[RECORD EXTRACTS Boundary: Start]
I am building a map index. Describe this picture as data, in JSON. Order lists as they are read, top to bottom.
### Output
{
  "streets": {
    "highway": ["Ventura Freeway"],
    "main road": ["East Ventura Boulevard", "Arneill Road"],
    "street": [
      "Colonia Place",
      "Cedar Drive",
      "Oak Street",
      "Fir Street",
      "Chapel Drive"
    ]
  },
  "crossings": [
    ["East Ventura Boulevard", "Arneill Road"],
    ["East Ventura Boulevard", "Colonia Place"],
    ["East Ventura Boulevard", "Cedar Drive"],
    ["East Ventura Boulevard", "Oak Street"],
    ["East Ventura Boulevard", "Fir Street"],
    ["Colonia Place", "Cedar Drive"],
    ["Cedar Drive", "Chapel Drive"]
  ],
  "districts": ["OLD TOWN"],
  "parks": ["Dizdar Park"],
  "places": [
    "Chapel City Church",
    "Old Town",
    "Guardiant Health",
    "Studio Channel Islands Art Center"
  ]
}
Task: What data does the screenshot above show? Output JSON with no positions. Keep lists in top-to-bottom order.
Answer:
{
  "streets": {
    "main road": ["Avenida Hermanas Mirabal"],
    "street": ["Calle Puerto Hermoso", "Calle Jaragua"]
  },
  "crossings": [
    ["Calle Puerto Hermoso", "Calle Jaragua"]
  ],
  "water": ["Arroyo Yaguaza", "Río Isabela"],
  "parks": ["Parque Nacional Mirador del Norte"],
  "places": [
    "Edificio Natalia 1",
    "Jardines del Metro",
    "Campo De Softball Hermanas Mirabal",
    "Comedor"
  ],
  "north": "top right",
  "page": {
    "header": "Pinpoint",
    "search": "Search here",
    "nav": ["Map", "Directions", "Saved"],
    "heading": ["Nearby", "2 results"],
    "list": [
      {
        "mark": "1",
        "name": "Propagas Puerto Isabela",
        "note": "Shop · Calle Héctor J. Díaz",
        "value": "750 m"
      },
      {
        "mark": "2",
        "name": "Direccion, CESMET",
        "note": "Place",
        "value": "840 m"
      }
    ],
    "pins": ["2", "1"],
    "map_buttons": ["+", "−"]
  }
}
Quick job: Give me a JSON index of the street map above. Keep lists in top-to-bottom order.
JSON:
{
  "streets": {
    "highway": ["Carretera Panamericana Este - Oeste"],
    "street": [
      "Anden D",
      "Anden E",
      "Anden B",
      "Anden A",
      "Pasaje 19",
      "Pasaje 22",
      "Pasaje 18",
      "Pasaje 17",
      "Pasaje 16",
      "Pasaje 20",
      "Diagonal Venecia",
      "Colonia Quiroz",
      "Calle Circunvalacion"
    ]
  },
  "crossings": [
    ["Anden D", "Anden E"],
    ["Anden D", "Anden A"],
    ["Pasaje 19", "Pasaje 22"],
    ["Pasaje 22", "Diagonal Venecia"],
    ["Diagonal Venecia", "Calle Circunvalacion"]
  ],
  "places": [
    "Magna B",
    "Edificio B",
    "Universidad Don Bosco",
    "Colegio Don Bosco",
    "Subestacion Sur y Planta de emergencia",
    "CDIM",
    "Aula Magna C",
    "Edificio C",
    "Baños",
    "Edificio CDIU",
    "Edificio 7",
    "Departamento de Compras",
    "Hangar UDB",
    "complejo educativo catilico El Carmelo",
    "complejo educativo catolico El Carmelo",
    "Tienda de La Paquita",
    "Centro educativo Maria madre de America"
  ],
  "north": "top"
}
[RECORD EXTRACTS Boundary: End]
## TASK STATEMENT
Nothing but a number should be given: the count of lines in the data above with the word "Drive".

## TASK RESULT
5